Nomy - Let The Sun Die

Родерика колотит и лихорадит, и слёзы, катящиеся по щекам градом, не получается остановить. Он хочет прикрыться, отодвинуться и спрятаться, хочет ударить того, кто так внезапно вторгается в его личное пространство в тот момент, когда уязвимость достигает самого пика. Собственное имя звучит в голове скрипяще-искаженно, точно покрученное на сломанном проигрывателе, но оно полно чистой и тёплой магии, которую доктор использует щедро, пытаясь его успокоить. Родерик коротко выдыхает и замирает, чувствуя аккуратные прикосновения ткани к щекам.

Валентайн переходит границы доктор-пациент с легкостью, игнорируя все негласные правила, что были установлены до.
Родерик сдерживается, чтобы его руку не оттолкнуть, потому что это слишком. Слишком интимно, слишком лично.
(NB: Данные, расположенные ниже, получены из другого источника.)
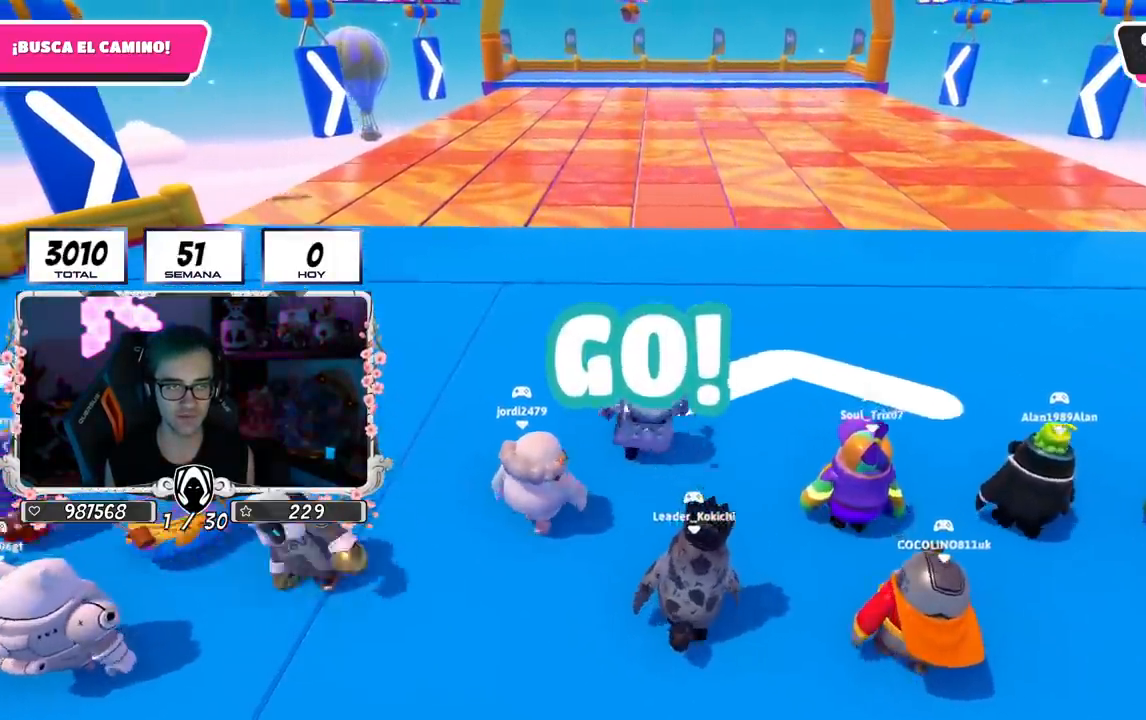
{"buttons": [], "left_stick": "up", "right_stick": "down", "events": [[100, "L2", "down"], [200, "CROSS", "down"], [267, "L2", "up"], [317, "CROSS", "up"], [467, "right_stick", "down"]]}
Слёзы кажутся ему намного более сокровенными, чем то, что мужчина успел увидеть за эту короткий и одновременно бесконечный поток мыслевоспоминаний.

Он чувствует себя опустошенным и безмерно усталым. Когда Валентайн отстраняется, Родерик зачем-то украдкой вытирает глаза ребром ладони, а после подхватывает промокший платок и сминает в пальцах, пытаясь хотя бы чем-то занять руки, пока доктор не вынесет ему приговор.

Новость о том, что за ним по пятам следуют мертвецы, совершенно не удивляет его.

Родерик молча кивает, переваривая сказанное, а потом достает из кармана пачку сигарет и без разрешения закуривает. Пальцы дрожат нервно, когда он подносит сигарету к губам, чтобы затянуться. Никотин возвращает ему подобие равновесия, дав возможность, наконец, ответить.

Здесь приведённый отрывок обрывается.